A previously unused type of MRI scan can work to measure heart conditions in patients with dilated cardiomyopathy, according to a new study published in Radiology.
The study found that increasing the phosphocreatine (PCr) signal-to-noise ratio by two and a half times at 7T readings compared to 3T readings didn’t diminish the integrity with which the scans could be interpreted. The results gathered when measuring the MRIs of healthy patients compared with measured results of the patients with dilated cardiomyopathy using a 7T MRI were similar to 3T results, meaning a 7T can be reliably used.
Healthy patients are expected to have higher PCr readings than patients with dilated cardiomyopathy, as established by 3T MRI readings. The 7T MRI scans showed similar findings in 10 healthy control subjects and 25 dilated cardiomyopathy patients participating in this study.
The study authors pointed out the benefits of using a 7T scan, especially because their results show little to no change in the way results are shown with the new 7T method.
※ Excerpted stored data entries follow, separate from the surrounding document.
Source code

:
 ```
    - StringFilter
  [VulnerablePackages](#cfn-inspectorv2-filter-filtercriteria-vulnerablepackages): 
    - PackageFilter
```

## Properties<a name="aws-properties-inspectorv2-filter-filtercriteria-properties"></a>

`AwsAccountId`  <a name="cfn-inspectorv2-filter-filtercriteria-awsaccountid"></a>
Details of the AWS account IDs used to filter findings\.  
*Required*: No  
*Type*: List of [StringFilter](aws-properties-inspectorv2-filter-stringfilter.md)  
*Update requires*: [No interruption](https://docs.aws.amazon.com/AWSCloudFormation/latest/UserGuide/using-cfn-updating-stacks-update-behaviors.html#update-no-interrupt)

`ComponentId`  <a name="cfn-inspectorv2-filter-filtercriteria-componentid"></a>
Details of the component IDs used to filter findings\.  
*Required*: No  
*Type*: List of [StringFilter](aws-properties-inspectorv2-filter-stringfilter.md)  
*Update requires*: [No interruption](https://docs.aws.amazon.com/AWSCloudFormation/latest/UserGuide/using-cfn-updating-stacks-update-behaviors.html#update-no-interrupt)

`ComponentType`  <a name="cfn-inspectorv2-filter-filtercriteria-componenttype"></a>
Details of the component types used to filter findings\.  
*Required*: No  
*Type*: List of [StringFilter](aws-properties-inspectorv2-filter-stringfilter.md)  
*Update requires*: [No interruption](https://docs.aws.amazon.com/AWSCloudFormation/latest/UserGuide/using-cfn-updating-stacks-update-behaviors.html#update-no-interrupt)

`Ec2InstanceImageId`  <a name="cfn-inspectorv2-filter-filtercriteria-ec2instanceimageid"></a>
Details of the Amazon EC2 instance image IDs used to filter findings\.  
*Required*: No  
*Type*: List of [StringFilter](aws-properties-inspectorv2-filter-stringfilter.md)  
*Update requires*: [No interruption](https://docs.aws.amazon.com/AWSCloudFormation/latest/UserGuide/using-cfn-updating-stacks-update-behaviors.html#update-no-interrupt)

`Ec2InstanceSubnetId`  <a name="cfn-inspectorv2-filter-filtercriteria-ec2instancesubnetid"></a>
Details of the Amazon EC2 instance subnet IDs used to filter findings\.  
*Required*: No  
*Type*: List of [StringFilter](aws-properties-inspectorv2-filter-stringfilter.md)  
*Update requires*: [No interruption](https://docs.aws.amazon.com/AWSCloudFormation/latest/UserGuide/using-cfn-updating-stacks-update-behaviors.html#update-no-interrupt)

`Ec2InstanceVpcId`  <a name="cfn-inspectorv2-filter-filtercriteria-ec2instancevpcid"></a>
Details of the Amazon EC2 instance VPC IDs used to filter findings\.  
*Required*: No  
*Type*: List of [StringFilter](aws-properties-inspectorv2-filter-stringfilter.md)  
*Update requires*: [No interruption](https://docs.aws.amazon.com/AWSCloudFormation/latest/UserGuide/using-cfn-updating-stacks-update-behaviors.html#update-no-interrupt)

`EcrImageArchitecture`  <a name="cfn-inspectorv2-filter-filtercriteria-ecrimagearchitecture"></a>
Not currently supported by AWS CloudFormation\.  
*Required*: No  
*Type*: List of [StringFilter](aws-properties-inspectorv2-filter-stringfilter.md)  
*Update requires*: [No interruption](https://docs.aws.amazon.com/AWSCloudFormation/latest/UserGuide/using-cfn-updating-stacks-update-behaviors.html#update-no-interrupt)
Higher signal-to-noise ratio in the 7T scans offered a view twice as precise of patients’ phosphocreatine to adenosine triphosphate ratio, an important measurement when monitoring dilated cardiomyopathy.
“These findings suggest that the increased precision of measuring [phosphocreatine/adenosine triphosphate] PCr/ATP at 7T might improve the ability of phosphorus spectroscopy to deliver biochemical insights through comparison with other important cardiac parameters in future studies” the study authors said.
Having a more precise reading of patients’ conditions can help inform better treatment options.